Substudy 2 To retrospectively evaluate the evolution of scar characteristics over time and their prognostic implication in the subset of patients fulfilling eligibility criteria of the main project with at least 2 LGE-CMRs available as part of their clinical follow-up.
Main study, substudy 1 and 2
To analyze the relationship between the primary outcome and other variables:
- LVEF
- Scar mass
- BZC mass
- Core mass
- Scar location
- Scar pattern
- Age
- Genotype (when this data is available)
Eligibility
Inclusion Criteria:
- Diagnosis of non-ischemic heart disease involving the left ventricle, irrespectively
of LVEF. This diagnosis includes:
- Dilated cardiomyopathy (DCM)
- Non-dilated left ventricular cardiomyopathy (NDLVC)

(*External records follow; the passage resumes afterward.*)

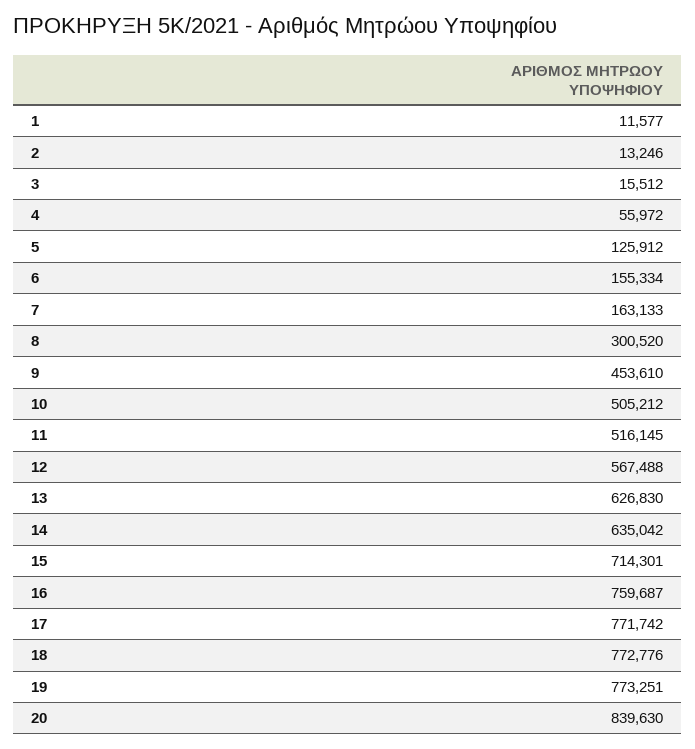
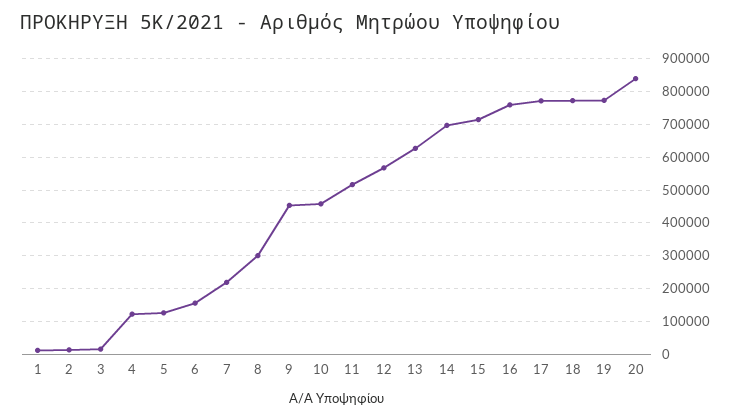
  {
    "1": 11577,
    "2": 13246,
    "3": 15512,
-   "4": 55972,
+   "4": 120000,
    "5": 125912,
    "6": 155334,
-   "7": 163133,
+   "7": 220000,
    "8": 300520,
    "9": 453610,
-   "10": 505212,
+   "10": 460000,
    "11": 516145,
    "12": 567488,
    "13": 626830,
-   "14": 635042,
+   "14": 700000,
    "15": 714301,
    "16": 759687,
    "17": 771742,
    "18": 772776,
    "19": 773251,
    "20": 839630
  }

- Post-myocarditis cardiomyopathy
- Life expectancy of > 1 year with a good functional status.
- Signed informed consent.
- At least one late gadolinium enhancement-cardiac magnetic resonance (LGE-CMR) already performed.
- No VA events at the time of the 1st LGE-CMR study.
Exclusion Criteria:
- Pregnancy.
- Life expectancy of < 1 year, or bad functional status (NYHA IV functional class).
- Other concomitant structural heart diseases (e.g. ischemic, congenital, arrhythmogenic right ventricular cardiomyopathy etc.)
- No LGE-CMR at time of enrollment or LGE-CMR data not available.
- Previously documented sustained ventricular arrhythmias at the time of 1st LGE-CMR.
- Concomitant investigation treatments.
- Medical, geographical and social factors that make study participation impractical, and inability to give written informed consent. Patient's refusal to participate in the study.